Au sous-sol de la paroisse protestante de
Cronenbourg-Cité, domaine de l’association Les Disciples, sont entassés des centaines
de sacs remplis de cadeaux. Chacun d’entre eux est destiné à un enfant du
quartier, dont le prénom est inscrit sur le paquet… Et, sauf exception, chacun
trouvera son destinataire : le système est très bien rodé.
« C’est la 35e année que Les
Disciples organisent cette opération de Noël ; les familles sont repérées au
travers de notre action sociale : le vestiaire, la banque alimentaire ou le
soutien scolaire », explique Marc Ostertag, coordinateur de l’association. « Le
cadeau, c’est le moyen, mais le véritable objectif, c’est la rencontre »,
insiste-t-il.
Faire le chemin vers l’autre
Cette année, près de 350 jeunes se sont portés
volontaires pour prêter main-forte à l’association. Ces adolescents, scolarisés
dans divers lycées et collèges du département, ne sont pas venus les mains
vides : ils ont procédé eux-mêmes à la collecte des jeux et jouets. « Ils font
le chemin vers l’autre de A à Z », sourit le pasteur Gérard Haehnel.
Catherine est là en tant que maman d’une élève de
Truchtersheim, pour encadrer les collégiens. Issue d’une famille de réfugiés
vietnamiens qui vécut dans cette cité, elle fut de l’autre côté de la porte,
voici 33 ans. « J’avais 10 ans et je me souviens de l’importance de cette
visite pour nous, de l’échange humain, de la gentillesse sans arrière-pensée
religieuse. J’ai eu le sentiment que nous n’étions pas mis à l’écart, que l’on
pensait à nous », se remémore-t-elle avec émotion.
Collèges et lycée n’ont eu aucun mal à recruter des
bénévoles, tant cette opération suscite l’enthousiasme. « C’est une bonne
action qui nous fait aussi plaisir à nous », avoue Lisa, en classe de première
au lycée Jean-Sturm. « J’ai voulu revenir, car il y a un lien qui se créé :
l’an dernier, nous avons joué avec les enfants après leur avoir offert les
cadeaux. »
Bénédicte et Charlotte, elles aussi, reprennent du
service. Les deux lycéennes sont membres actives de l’association Les
Disciples, où elles viennent trouver de l’aide pour leurs devoirs – auprès
d’enseignants et d’étudiants – et aussi donner un coup de main. Pour aller
frapper à la porte de deux familles logées dans une tour de la rue Keppler,
elles font équipe avec Hélène et Clémence.
Bénédicte, Charlotte, Hélène et Clémence frappent
ainsi à la porte d’un appartement où vivent deux familles géorgiennes.

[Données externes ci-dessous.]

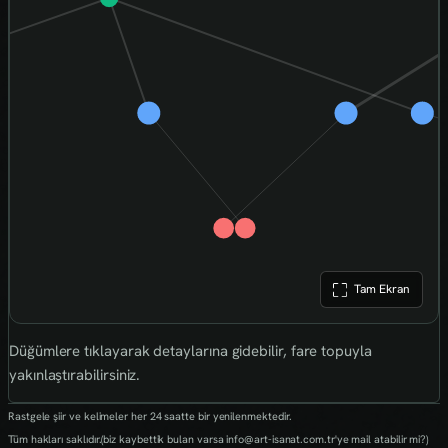
Tam Ekran
Düğümlere tıklayarak detaylarına gidebilir, fare topuyla
yakınlaştırabilirsiniz.
Rastgele şiir ve kelimeler her 24 saatte bir yenilenmektedir.
Tüm hakları saklıdır.(biz kaybettik bulan varsa info@art-isanat.com.tr'ye mail atabilir mi?)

Les
quatre enfants trépignent d’impatience, surtout les deux garçons, âgés d’une
dizaine d’années.
« C’est le plus cadeau que j’ai jamais reçu ! »,
s’exalte Lucas, dans un français parfait, après avoir déballé un waveboard,
dont l’instabilité semble inquiéter sa maman… L’accueil est tout aussi
chaleureux dans le deuxième appartement, où vit depuis deux mois une famille
d’Arméniens, eux aussi demandeurs d’asile.
La maman, la grand-mère et une voisine, qui fait
l’interprète, insistent pour servir un café, accompagné d’une orange coupée en
rondelles et de chocolat noir. La conversation s’engage, elle porte sur les
traditions de Noël en France et en Arménie, ou l’avenir professionnel de ces
jeunes femmes et filles… La mère de famille aimerait venir faire du bénévolat
au sein de l’association Les Disciples, dont Bénédicte lui note les
coordonnées. Chacun se quitte, ému. « Je ne m’attendais pas à vivre cela,
c’était formidable », lance Hélène, sur le chemin du retour.